The government appears to be gearing up to clamp down on a rise in the divorce rate and reported extramarital affairs that has been plaguing the civil service, like a never-ending sinetron (soap opera) series gasping for its final episode.
caveat of the job security, better-than-average benefits and retirement accorded to civil servants is that they must be "outstanding examples for the public" in both their professional and personal lives, as stipulated in a 1990 government regulation that remains in effect today.
So when the Civil Service Commission (KASN) received hundreds of reports concerning extramarital affairs and divorce among civil servants in the past few years, the commission scrambled to find solutions.

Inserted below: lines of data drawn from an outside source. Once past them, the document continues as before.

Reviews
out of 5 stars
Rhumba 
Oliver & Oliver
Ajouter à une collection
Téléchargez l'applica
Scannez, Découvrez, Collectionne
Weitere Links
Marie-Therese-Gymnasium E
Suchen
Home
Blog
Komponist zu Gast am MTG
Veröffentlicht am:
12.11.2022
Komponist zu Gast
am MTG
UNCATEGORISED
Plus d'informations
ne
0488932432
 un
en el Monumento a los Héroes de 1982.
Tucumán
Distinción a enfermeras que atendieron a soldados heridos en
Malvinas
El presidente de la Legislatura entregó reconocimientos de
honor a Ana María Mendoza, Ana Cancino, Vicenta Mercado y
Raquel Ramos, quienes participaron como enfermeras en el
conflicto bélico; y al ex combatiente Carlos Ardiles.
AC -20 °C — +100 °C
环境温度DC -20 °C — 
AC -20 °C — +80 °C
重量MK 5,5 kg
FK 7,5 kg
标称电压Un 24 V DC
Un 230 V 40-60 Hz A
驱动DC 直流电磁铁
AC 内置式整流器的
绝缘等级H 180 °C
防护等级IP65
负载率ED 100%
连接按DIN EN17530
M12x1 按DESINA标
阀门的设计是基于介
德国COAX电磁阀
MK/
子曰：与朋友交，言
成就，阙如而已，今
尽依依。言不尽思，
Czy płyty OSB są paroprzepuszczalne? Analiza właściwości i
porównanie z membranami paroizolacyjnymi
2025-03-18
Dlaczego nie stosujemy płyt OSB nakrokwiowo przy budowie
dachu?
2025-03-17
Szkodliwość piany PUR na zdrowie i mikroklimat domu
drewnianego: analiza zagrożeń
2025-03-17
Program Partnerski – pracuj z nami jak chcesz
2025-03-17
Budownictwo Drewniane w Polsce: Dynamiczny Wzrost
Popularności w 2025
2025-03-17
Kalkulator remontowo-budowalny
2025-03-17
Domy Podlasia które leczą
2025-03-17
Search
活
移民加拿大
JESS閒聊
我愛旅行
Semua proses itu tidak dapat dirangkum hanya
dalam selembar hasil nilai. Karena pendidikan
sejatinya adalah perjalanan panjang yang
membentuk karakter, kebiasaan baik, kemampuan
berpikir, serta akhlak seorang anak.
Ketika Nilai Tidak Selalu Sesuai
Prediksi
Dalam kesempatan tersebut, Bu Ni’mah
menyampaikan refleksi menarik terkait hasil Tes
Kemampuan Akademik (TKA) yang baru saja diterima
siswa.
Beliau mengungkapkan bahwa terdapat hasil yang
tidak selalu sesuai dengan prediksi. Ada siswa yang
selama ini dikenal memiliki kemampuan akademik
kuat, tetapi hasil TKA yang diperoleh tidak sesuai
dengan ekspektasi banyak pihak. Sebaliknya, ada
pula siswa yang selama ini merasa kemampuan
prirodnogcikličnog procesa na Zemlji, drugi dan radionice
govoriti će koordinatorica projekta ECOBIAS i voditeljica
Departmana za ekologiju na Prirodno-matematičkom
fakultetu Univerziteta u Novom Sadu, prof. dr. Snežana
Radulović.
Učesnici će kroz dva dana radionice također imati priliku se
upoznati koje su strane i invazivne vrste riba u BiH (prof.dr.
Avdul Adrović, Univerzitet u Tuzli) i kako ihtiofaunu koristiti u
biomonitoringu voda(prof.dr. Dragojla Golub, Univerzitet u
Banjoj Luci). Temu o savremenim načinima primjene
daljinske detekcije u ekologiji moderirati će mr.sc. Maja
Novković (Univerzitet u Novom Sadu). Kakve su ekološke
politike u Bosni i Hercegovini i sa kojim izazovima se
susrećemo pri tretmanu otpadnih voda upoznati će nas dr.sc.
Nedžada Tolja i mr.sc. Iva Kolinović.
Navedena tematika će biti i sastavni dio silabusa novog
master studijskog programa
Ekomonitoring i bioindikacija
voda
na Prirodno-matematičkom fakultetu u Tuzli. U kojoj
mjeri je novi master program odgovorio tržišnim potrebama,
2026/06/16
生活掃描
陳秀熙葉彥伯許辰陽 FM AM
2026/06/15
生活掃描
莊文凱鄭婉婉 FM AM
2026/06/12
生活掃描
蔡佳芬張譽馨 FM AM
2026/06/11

"An extramarital affair is poison for civil servants. It can destroy their moral integrity, their job performance, their reputation, their families and their careers. It can also harm public perception of the institution they work for," KASN head Agus Pramusinto said during a webinar on Wednesday.
Titled “Extramarital Affairs of Civil Servants: Forbidden Love, Rising Problems”, the webinar was part of KASN’s efforts to educate government employees about the harms of cheating on their spouses.
As of Friday, almost 300,000 people had tuned in to the webinar.
Agus said that between 2020 and 2023, KASN had received 172 reports of extramarital affairs that accounted for 25 percent of all reported ethics violations committed by public servants.
"That [figure] included affairs between government employees or between civil servants and [members of] the general public. However, the number would be much bigger if we included reports from the monitoring agencies at each government institution, including at the regional level," Agus said, without specifying the overall total.